The two variants are independent FastAPI apps with their own endpoints. Each variant returns a payload labeled with its identity, but they’re otherwise deployed and scaled independently:

ab_testing.py
# Image with statsig-python-core for A/B testing
image = flyte.Image.from_debian_base().with_pip_packages("fastapi", "uvicorn", "httpx", "statsig-python-core")

# App A - First variant
app_a = FastAPI(
    title="App A",
    description="Variant A for A/B testing",
)

# App B - Second variant
app_b = FastAPI(
    title="App B",
    description="Variant B for A/B testing",
)
ab_testing.py
# App A endpoints
@app_a.get("/process/{message}")
async def process_a(message: str) -> dict[str, str]:
    return {
        "variant": "A",
        "message": f"App A processed: {message}",
        "algorithm": "fast-processing",
    }


# App B endpoints
@app_b.get("/process/{message}")
async def process_b(message: str) -> dict[str, str]:
    return {
        "variant": "B",
        "message": f"App B processed: {message}",
        "algorithm": "enhanced-processing",
    }

Root app with Statsig in its lifespan

The root app’s lifespan initializes Statsig at startup and shuts it down cleanly. The API key arrives as an env var because the env is configured with a Flyte secret (see below):

ab_testing.py
@asynccontextmanager
async def lifespan(_app: FastAPI):
    """Initialize and shutdown Statsig for A/B testing."""
    # Startup: Initialize Statsig using singleton
    api_key = os.getenv("STATSIG_API_KEY", None)
    if api_key is None:
        raise RuntimeError(f"StatsigClient API Key not set. ENV vars {os.environ}")
    StatsigClient.initialize(api_key)

    yield

    # Shutdown: Cleanup Statsig
    StatsigClient.shutdown()


# Root App - Performs A/B testing and routes to A or B
root_app = FastAPI(
    title="Root App - A/B Testing",
    description="Routes requests to App A or App B based on Statsig A/B test",
    lifespan=lifespan,
)

App environments

Variant envs are minimal:

ab_testing.py
env_a = FastAPIAppEnvironment(
    name="app-a-variant",
    app=app_a,
    image=image,
    resources=flyte.Resources(cpu=1, memory="512Mi"),
)

env_b = FastAPIAppEnvironment(
    name="app-b-variant",
    app=app_b,
    image=image,
    resources=flyte.Resources(cpu=1, memory="512Mi"),
)

The root env declares depends_on=[env_a, env_b] so all three deploy together, and pulls the Statsig API key from a Flyte secret:

ab_testing.py
env_root = FastAPIAppEnvironment(
    name="root-ab-testing-app",
    app=root_app,
    image=image,
    resources=flyte.Resources(cpu=1, memory="512Mi"),
    depends_on=[env_a, env_b],
    secrets=flyte.Secret("statsig-api-key", as_env_var="STATSIG_API_KEY"),
)

Routing endpoint

The root app checks the variant_b feature gate against a user key and proxies to the matching variant using its endpoint property:

ab_testing.py
# Root app A/B testing endpoint
@root_app.get("/process/{message}")
async def process_with_ab_test(message: str, user_key: str) -> dict[str, typing.Any]:
    """
    Process a message using A/B testing to determine which app to call.

    Args:
        message: The message to process
        user_key: User identifier for A/B test bucketing (e.g., user_id, session_id)

    Returns:
        Response from either App A or App B, plus metadata about which variant was used
    """
    # Import StatsigUser at runtime (only available in container)
    from statsig_python_core import StatsigUser

    # Get statsig client from singleton
    statsig = StatsigClient.get_client()

    # Create Statsig user with the provided key
    user = StatsigUser(user_id=user_key)

    # Check the feature gate "variant_b" to determine which variant
    # If gate is enabled, use App B; otherwise use App A
    use_variant_b = statsig.check_gate(user, "variant_b")
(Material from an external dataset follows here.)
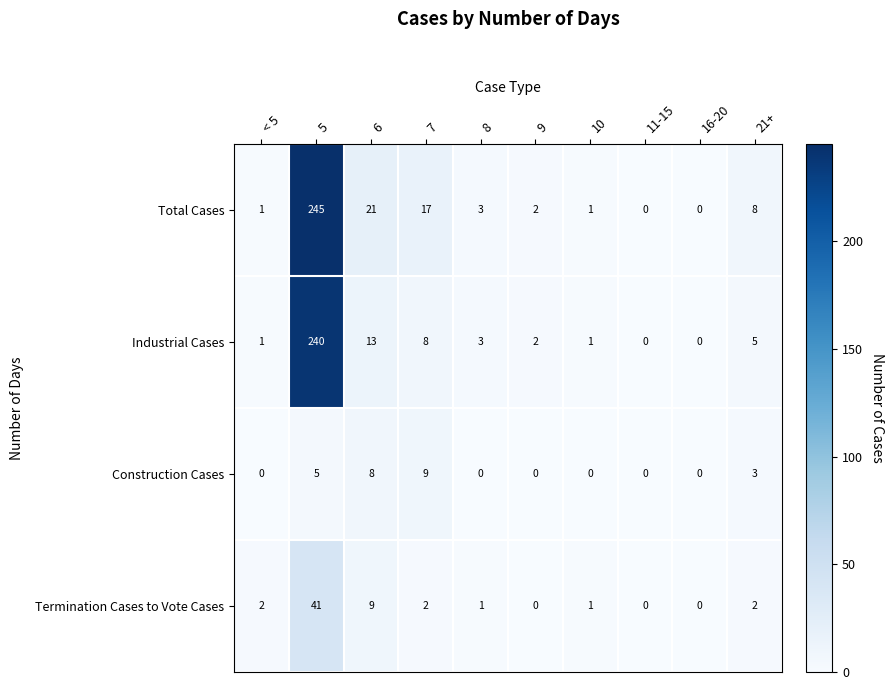

How many data points in Total Cases are less than 3?

5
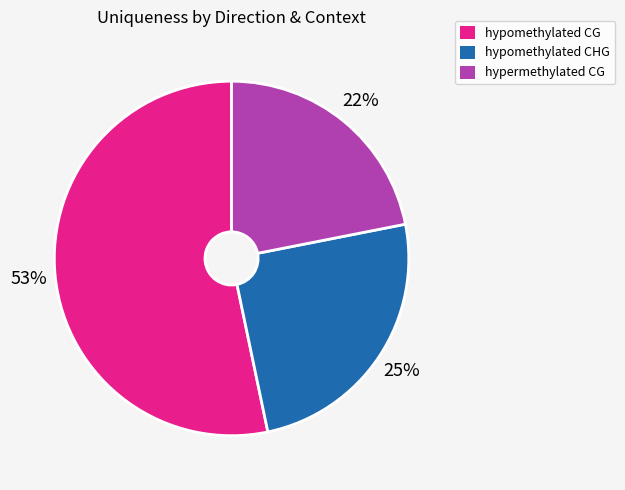

Count the number of slices in the pie.

3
    # Call the appropriate app based on A/B test result
    async with httpx.AsyncClient() as client:
        if use_variant_b:
            endpoint = f"{env_b.endpoint}/process/{message}"
            response = await client.get(endpoint)
            result = response.json()
        else:
            endpoint = f"{env_a.endpoint}/process/{message}"
            response = await client.get(endpoint)
            result = response.json()

    # Add A/B test metadata to response
    return {
        "ab_test_result": {
            "user_key": user_key,
            "selected_variant": "B" if use_variant_b else "A",
            "gate_name": "variant_b",
        },
        "response": result,
    }

Use stable identifiers (user ID, session ID) for user_key so the same user always lands in the same bucket. To swap check_gate for an experiment or dynamic config:

experiment = statsig.get_experiment(user, "my_experiment")
variant = experiment.get("variant", "A")

Deploy

ab_testing.py
if __name__ == "__main__":
    flyte.init_from_config()
    flyte.deploy(env_root)
    print("Deployed A/B Testing Root App")
    print("\nUsage:")
    print("  Open your browser to '<endpoint>/' to access the interactive demo")
    print("  Or use curl: curl '<endpoint>/process/hello?user_key=user123'")
    print("\nNote: Set STATSIG_API_KEY secret to use real Statsig A/B testing.")
    print("      Create a feature gate named 'variant_b' in your Statsig dashboard.")

Setup before running:

  1. Get a Server Secret Key at statsig.com → Settings → API Keys.
  2. Create a feature gate named variant_b (e.g. 50% rollout).
  3. Set the Flyte secret:
    flyte create secret statsig-api-key <your-secret-key-here>

When to split into a serving graph

Split when stages have:

  • Different bottlenecks — CPU vs GPU vs memory
  • Different scaling needs — bursty vs steady, wide vs narrow
  • Different lifecycles — model weights you don’t want to reload, expensive cold starts
  • Different routing concerns — A/B, canary, proxy, gateway

Don’t split just to separate code — a single app with a few endpoints is simpler to operate.

Best practices

  1. Use depends_on: Always specify dependencies to ensure the dependency closure is deployed in one shot.
  2. Persistent HTTP clients: Open one httpx.AsyncClient per replica in the app’s lifespan rather than per request, to avoid TCP/TLS setup overhead.
  3. Pick the right wire format: For tensor-shaped payloads, send raw bytes over application/octet-stream instead of JSON.
  4. Size each node independently: GPU narrow, CPU wide; use scale-to-zero (replicas=(0, N)) for bursty downstream services.
  5. Authentication: Use requires_auth=True on internal-only apps so they can’t be reached from the public internet, and put public-facing auth on the entry-point app.
  6. Endpoint access: Prefer app_env.endpoint for in-module references; use flyte.app.AppEndpoint parameters when the upstream env isn’t importable.